Darwin Núñez celebrates after scoring Liverpool’s first goal against Wolves
Darwin Núñez celebrates after scoring Liverpool’s first goal against Wolves. Photograph: Andrew Powell/Liverpool FC/Getty Images

This was Lopetegui’s fifth game managing Wolves and he was encouraged by a Rayan Aït-Nouri corner and an attack in which the same player fed Raúl Jiménez, who was thwarted only by a craftily deployed Konaté foot. And now Wolves did score via Alisson’s clanger, after the goalkeeper sloppily passed straight to the lurking Guedes to finish. Conceding in this clownish manner was emblematic of Liverpool’s uneven season in which solidity is elusive. Klopp fixed a grin on but he was surely seething.

From there Wolves began cuffing Liverpool aside. When Jordan Henderson was passed to in came Adama Traoré like a train to take the ball and leave the captain on the turf. Moments later, Traoré hurtled down the right and fired in a low cross that Jiménez was agonisingly close to tapping in.

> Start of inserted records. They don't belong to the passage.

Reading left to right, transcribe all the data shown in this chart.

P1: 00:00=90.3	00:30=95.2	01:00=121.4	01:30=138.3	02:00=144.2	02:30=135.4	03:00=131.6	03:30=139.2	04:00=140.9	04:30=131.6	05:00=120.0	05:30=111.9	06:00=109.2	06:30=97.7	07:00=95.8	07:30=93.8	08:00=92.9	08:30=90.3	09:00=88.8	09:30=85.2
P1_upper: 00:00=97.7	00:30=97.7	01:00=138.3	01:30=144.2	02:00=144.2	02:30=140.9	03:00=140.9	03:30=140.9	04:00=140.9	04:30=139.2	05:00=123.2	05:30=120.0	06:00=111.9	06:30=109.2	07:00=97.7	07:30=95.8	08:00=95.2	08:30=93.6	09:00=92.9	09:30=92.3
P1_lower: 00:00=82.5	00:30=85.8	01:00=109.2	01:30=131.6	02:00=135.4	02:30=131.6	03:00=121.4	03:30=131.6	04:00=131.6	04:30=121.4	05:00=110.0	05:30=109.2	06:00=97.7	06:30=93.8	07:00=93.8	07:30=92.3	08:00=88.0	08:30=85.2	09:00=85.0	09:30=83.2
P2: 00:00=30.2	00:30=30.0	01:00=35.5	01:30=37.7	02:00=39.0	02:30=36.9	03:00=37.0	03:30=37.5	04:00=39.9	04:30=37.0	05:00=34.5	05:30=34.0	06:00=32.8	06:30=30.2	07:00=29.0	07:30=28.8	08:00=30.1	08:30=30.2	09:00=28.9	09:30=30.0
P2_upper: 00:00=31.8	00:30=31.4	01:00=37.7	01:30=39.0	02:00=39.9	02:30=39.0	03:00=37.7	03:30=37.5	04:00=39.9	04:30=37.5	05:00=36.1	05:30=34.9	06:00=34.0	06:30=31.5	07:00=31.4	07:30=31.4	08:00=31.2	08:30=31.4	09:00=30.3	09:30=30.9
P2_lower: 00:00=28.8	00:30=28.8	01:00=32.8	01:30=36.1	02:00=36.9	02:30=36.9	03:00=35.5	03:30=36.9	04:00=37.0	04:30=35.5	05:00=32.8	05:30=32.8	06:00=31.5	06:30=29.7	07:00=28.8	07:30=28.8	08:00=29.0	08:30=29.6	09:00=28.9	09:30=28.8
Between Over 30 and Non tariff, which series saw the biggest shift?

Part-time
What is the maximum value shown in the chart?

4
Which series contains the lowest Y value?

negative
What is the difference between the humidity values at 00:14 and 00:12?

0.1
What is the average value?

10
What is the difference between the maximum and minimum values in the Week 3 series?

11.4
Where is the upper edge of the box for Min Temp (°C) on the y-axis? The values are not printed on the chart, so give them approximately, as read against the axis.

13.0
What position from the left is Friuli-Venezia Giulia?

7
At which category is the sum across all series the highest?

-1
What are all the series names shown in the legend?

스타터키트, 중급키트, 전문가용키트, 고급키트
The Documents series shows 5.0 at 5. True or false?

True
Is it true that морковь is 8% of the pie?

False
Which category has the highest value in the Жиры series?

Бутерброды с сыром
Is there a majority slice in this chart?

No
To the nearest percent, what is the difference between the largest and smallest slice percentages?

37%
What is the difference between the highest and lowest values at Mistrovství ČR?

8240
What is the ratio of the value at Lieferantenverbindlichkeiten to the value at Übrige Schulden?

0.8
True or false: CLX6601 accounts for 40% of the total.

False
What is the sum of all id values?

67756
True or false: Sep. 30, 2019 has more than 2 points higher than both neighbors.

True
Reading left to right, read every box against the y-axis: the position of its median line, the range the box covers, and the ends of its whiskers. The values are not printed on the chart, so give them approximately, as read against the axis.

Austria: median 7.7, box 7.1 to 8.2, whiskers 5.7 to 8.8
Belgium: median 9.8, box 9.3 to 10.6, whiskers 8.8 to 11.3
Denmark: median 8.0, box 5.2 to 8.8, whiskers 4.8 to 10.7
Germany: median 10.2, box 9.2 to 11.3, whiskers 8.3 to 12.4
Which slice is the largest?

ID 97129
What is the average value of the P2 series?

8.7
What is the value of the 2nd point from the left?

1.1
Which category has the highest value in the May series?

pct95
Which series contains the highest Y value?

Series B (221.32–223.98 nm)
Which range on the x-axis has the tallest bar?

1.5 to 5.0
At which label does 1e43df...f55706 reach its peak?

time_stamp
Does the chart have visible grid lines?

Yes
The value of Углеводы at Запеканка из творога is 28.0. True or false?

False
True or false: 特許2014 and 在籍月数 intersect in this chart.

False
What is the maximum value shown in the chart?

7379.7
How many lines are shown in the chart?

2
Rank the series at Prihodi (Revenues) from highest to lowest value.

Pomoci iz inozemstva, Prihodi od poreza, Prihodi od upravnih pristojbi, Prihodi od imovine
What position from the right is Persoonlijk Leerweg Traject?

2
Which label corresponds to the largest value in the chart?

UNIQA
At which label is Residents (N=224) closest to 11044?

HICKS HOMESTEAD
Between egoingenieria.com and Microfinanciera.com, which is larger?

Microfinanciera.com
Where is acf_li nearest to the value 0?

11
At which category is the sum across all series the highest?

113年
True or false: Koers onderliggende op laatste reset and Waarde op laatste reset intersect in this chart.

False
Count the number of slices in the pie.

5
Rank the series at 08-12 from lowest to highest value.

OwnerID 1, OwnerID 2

Gakpo appeared most likely to conjure an opening, as illustrated by one balletic touch-and-spin that put Liverpool on the attack. He was isolated but at last his teammates came alive and equalised from one of those long-range deliveries Trent Alexander-Arnold finds simple. Nathan Collins bounced a clearance crossfield and the right-back took over, dropping a 30-yard diagonal towards Darwin Núñez. The striker’s poor finishing has been a recent satirical favourite but the way he volleyed past Sarkic belied this.

The goal was as out of the blue as Wolves’s first had been and proved the last act of an entertaining first half. The first of the second period gave Liverpool the lead, though they could thank a quirk of the offside law. Gakpo crossed and if it had gone straight to Salah the latter would have been in an illegal position. But because Toti intervened with a header that went to the No 11, who duly finished, his strike stood. Put another way: in times gone by, if the assistant referee had flagged instantly when the ball left Gakpo’s foot the game would have stopped then, and the scores would have stayed level.

Liverpool were gleeful but again shot themselves in the foot. A dismal Konaté clearance allowed a Wolves attack. Hwang swapped passes with Matheus Cunha, Alisson was hesitant and Konaté pinballed the ball off the South Korean forward. Suddenly, this third-round encounter was heading for a replay.